I will be happily less than perfect
Nothing drives burnout like a healthy dose of perfectionism. Dialling back the tendency for perfectionism might just be the greatest decision you make for your wellbeing and stress levels.
Depending on our personality type, it can be hard not to react to the parade of perfect presented around us. So much media content (traditional and social) magnifies perfect that it can be viewed, not as inspirational and aspirational (and with a healthy pinch of salt), but as evidence that we are somehow not quite good enough.
That we just don’t have our shit together in a world where everyone else miraculously seems to. But… if we just push that little bit harder, get up that little bit earlier, keep things just that bit more organised and make a just a few more lists, we might just get there. Perfect hangs tantalisingly just out of our grasp like a carrot on a stick.
Like the oasis in the desert, it’s not really there. It’s an unstable image that changes according to our perception and viewpoint. Striving to reach that place of perfection is absolutely exhausting, and for every step nearer we take, it will get another step further away.
You can choose to dial down the perfectionism this year with a few simple decisions:
- Do something with – Shock! Horror! – 80% effort. Knowingly don’t do something to the best of your ability! Woot! Pick something that’s not that important and do it okay. Just get it done. And move on. Not everything has to be perfect. Pick something that is of moderate importance and just get it done, not perfect but done.

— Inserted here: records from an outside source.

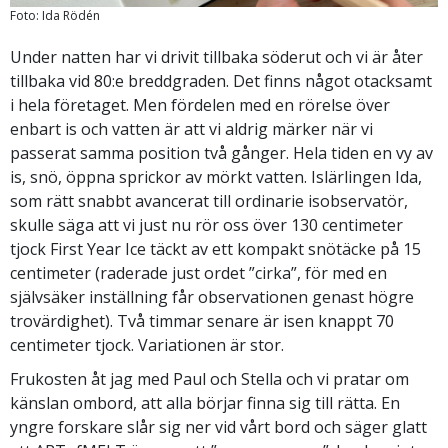
Foto: Ida Rödén
Under natten har vi drivit tillbaka söderut och vi är åter
tillbaka vid 80:e breddgraden. Det finns något otacksamt
i hela företaget. Men fördelen med en rörelse över
enbart is och vatten är att vi aldrig märker när vi
passerat samma position två gånger. Hela tiden en vy av
is, snö, öppna sprickor av mörkt vatten. Islärlingen Ida,
som rätt snabbt avancerat till ordinarie isobservatör,
skulle säga att vi just nu rör oss över 130 centimeter
tjock First Year Ice täckt av ett kompakt snötäcke på 15
centimeter (raderade just ordet ”cirka”, för med en
självsäker inställning får observationen genast högre
trovärdighet). Två timmar senare är isen knappt 70
centimeter tjock. Variationen är stor.
Frukosten åt jag med Paul och Stella och vi pratar om
känslan ombord, att alla börjar finna sig till rätta. En
yngre forskare slår sig ner vid vårt bord och säger glatt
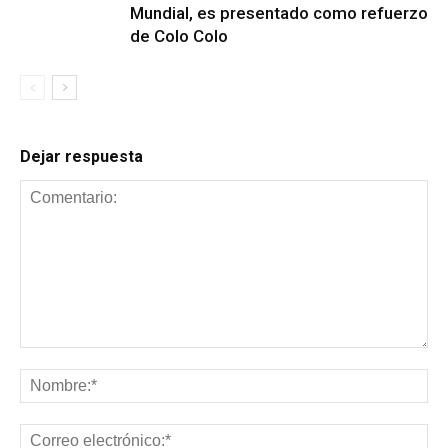
Mundial, es presentado como refuerzo
de Colo Colo
Dejar respuesta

- Do something with – even more shock horror! – just 50% of your best. Whoa! Pick something that really doesn’t matter that much and just get it done any old how, and move on. Realise you don’t even think about it ever again and that time, energy and capacity is better invested elsewhere.
- Cut a corner. On purpose! Like, BUY A CAKE for the bring a plate thing. And just don’t sweat it. Stick it on a plate. Grab a drink. Move on. Some things just don’t matter that much, and applying the quest for perfect to them just makes us tired, not perfect.
- Delegate something. Know that it won’t be done to the same high standard that you do it yourself. Be okay with that. Done is better than perfect.
- Save perfect for when it REALLY counts, not as your default setting. The make or break presentation that’s going to win the new account. Measuring out the medicine to the exact dose required. Being on time for your brother’s wedding. Bust “Perfect” out of the bag when it really matters, not as a matter of course.
Trying to live up to perfect all the time is fantastically stress-inducing and an incredibly knackering way to live. Let in a little more rest, relaxation, and create space for spontaneity and happiness to run their magical ephemeral course. There is a lot more to life than doing it all right all the time and ticking everything off just so.
Cut yourself some slack, release the grip of perfect and know, for the vast majority of the time, progress is better than perfection, and done is far better than perfect.